══ Reading passage

Rider Reflections for a New Year

The value of quiet thinking time

How does the rest of your life and the buzzing world around you impact your riding? It may seem like a silly question, but given the events of the last year in Houston (Hurricane Harvey), Puerto Rico (Hurricane Irma) or Las Vegas and the challenges our world generally faces, perhaps it is a worthy inquiry. There are no right or wrong answers to these questions, which can make you think asking them is unnecessary. Yet the outside world will continue to press down on you and have some kind of impact. Do you know what that impact is?

This month—the last month of the year—is about reflection. Reflection tends to be natural as we wind down one year and prepare for the next. Reflection is a lost art these days as our lives have become so busy. We save it for one last week of the year and a New Year’s list soon to be next year’s regrets. We forget to pause, to look, to wonder how we feel about things without having it delivered to us via some sort of media. Reflection leads to many wonderful insights to help us be more intentional in our being. When you reflect, it creates space in your mind and brain—space to think instead of react. It allows the opportunity for letting go of thoughts clogging your mind because sometimes when you sit and connect with what’s going on in your head, it opens it up and then something else becomes available.

Reflecting on how you move through your world and how it pushes you one way one day and another way the next day can help you feel more powerful in the face of it all. People ask me all the time how to get better. What is “better” anyway? I have worked with high performers in almost every sport and with the highest level corporate executives. We are all looking for that magic pill, that secret sauce to make us become great all of a sudden. 

It doesn’t exist. What does move performance up is consistency, hard work over time, embracing failures because they will outnumber successes and balanced work that covers all elements of you—not just your performance elements. We are icebergs, all of us, with just the tip visible to others and sometimes even to ourselves.

 
What is your current style of reflection? And if you think you don’t reflect, I bet you are just not focusing on what you discover when you reflect. There is a growing body of research on mental down time and the perhaps not-so-obvious benefits of quiet thinking time. I know, you are wondering when will you ever find time for that. You actually get some of that during the day when you least expect it. The shower, believe it or not, is a common place for reflection. Walking the dog, grooming or warming up your horse, cooking or cleaning (if you are alone) and while mucking stalls are often great opportunities for quiet thinking.

════

Tasks for this exercise>
- A) Duplicate the passage of the article on rider reflection starting at "Rider Reflections for" and ending at "that impact is?".
- B) According to the article on rider reflection, why can reflecting let go of thoughts that are clogging your mind? Answer in one to three sentences.
- C) Can you resume the article on rider reflection from the point where it stops?

══ Material supplied

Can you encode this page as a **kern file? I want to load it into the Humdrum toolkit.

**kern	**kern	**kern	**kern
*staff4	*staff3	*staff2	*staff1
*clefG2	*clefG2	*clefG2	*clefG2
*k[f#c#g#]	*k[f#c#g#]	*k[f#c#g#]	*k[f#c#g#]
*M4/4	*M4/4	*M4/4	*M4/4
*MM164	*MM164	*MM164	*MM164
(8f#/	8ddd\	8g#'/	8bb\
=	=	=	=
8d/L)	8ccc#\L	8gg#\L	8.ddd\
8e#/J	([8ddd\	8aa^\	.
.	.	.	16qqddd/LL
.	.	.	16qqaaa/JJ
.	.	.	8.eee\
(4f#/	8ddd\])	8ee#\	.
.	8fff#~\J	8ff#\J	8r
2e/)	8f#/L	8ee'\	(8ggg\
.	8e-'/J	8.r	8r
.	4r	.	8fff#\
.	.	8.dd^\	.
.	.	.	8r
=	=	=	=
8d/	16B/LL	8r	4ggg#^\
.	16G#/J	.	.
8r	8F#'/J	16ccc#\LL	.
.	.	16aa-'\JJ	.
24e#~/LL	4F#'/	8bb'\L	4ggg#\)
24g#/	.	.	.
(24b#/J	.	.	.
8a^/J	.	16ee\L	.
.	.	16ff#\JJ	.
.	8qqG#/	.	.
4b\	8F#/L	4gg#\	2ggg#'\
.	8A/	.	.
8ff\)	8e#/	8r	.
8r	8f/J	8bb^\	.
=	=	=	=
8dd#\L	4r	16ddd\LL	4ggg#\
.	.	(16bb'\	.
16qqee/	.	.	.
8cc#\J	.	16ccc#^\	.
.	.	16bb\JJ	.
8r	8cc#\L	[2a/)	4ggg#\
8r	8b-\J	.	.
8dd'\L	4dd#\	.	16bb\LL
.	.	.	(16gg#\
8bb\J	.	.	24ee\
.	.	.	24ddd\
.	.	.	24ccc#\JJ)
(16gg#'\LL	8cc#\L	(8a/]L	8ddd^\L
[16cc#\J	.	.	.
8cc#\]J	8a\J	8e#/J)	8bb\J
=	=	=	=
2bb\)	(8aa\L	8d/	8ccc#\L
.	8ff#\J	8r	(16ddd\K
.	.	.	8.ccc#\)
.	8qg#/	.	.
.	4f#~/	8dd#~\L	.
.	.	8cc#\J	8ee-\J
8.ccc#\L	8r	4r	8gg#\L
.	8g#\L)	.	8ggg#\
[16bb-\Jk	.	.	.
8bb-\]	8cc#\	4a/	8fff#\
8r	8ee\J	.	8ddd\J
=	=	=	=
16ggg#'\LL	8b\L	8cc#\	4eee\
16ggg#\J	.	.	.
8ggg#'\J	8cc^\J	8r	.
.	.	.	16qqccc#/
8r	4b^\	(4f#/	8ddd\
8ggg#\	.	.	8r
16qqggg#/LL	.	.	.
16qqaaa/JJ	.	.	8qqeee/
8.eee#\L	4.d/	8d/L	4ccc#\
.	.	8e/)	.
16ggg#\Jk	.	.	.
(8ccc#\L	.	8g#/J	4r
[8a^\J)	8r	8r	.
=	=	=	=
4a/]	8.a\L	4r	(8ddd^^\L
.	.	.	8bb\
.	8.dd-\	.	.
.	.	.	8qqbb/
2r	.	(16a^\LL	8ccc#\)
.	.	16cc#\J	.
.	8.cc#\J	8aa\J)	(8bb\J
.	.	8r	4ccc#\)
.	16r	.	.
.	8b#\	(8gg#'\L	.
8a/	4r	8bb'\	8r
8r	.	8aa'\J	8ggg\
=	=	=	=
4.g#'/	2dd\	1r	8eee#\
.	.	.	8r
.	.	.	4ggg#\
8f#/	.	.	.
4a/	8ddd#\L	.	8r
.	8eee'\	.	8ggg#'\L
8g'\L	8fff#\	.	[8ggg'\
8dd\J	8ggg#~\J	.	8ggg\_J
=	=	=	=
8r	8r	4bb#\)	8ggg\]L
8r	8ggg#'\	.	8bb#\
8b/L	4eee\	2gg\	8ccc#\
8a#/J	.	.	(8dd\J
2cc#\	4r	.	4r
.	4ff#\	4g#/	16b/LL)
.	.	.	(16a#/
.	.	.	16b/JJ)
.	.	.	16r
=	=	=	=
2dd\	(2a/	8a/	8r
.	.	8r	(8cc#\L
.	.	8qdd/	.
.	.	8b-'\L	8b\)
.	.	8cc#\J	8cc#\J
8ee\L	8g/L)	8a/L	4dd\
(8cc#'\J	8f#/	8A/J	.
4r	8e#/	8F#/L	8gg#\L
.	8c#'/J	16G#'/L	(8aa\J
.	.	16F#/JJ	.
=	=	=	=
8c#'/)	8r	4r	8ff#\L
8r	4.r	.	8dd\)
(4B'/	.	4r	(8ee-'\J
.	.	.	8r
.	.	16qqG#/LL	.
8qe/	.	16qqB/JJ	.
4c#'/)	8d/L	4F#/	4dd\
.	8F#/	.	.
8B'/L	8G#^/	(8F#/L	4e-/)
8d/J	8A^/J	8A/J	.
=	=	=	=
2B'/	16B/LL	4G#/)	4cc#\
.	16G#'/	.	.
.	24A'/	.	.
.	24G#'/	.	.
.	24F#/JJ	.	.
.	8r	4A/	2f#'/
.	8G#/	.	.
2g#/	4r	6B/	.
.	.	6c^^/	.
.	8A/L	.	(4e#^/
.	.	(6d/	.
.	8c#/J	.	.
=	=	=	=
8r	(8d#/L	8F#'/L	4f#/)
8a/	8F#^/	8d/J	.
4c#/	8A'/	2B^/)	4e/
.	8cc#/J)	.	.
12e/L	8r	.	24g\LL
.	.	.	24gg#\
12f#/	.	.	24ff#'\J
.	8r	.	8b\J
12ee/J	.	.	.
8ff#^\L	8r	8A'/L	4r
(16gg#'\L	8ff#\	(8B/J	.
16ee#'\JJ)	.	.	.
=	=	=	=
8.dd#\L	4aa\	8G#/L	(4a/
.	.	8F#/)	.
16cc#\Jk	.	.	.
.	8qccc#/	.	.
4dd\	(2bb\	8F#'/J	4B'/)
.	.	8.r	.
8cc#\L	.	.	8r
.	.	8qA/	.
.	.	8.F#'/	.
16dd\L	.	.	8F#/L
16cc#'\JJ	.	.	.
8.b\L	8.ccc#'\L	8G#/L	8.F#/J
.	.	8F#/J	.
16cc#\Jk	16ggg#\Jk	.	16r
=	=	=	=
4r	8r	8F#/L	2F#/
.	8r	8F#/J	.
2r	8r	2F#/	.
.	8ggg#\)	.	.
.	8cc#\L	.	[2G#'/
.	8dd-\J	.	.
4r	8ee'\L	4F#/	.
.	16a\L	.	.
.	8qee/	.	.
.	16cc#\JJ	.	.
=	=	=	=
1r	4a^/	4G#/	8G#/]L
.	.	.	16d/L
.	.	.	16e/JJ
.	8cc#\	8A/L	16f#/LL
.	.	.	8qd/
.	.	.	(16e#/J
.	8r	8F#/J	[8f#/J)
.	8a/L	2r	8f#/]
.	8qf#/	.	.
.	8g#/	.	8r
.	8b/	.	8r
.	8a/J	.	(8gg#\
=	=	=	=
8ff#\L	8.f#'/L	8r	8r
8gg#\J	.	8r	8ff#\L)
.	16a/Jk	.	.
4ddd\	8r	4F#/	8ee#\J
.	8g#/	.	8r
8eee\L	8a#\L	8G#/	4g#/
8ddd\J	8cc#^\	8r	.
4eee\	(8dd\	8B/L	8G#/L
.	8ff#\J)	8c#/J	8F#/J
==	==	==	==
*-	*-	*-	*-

════

Results for the exercise>
- A)
Rider Reflections for a New Year

The value of quiet thinking time

How does the rest of your life and the buzzing world around you impact your riding? It may seem like a silly question, but given the events of the last year in Houston (Hurricane Harvey), Puerto Rico (Hurricane Irma) or Las Vegas and the challenges our world generally faces, perhaps it is a worthy inquiry. There are no right or wrong answers to these questions, which can make you think asking them is unnecessary. Yet the outside world will continue to press down on you and have some kind of impact. Do you know what that impact is?

- B) When you sit and connect with what's going on in your head, it opens your mind up. Then something else becomes available.

- C)
Any time your mind gets to wander is time you can turn into reflection by simply noticing where it wanders. It comes in many shapes and sizes and doesn’t require hours and hours to do. Reflection requires observation, so observe where your mind wanders this month. What do your emotions do when your outside world gives you negative or upsetting thoughts? What is your physical fear response? We all have one when we read bad news. How do you recover from that? Do you need to sleep, move, cry, talk, be quiet, be surrounded by others or be alone? These are good answers to know so you can care for yourself the best way possible.

 
Life will never cease to move you around, so the only thing to do is to work to become aware of how to get back to center as quickly and as frequently as you can. My suggestion is to write for 5 to 10 minutes per day. Write about what you observe about how the outside world moves you physically, emotionally and mentally. Awareness is the access to change, so work to bring up your awareness.

Thank you for reading our mind wellness column. It has been an honor to answer your questions and be a part of your journey with you, your horse and your riding. Remember, according to Benjamin Franklin, there are no shortcuts to any place worth going.

Credit: Coco/Firefly Fotos

Jenny Susser has a doctoral degree and is licensed in clinical health psychology, specializing in sport psychology. A four-year all-American swimmer at UCLA, she swam on two national teams and at the 1988 Olympic Trials. She has worked with athletes of all sports and ages—collegiate, professional, international and amateur. She was the sport psychologist for the 2010 WEG South African Para-Dressage Team and the 2012 U.S. Olympic Dressage Team. Dr. Jenny is also a performance coach with Human Performance.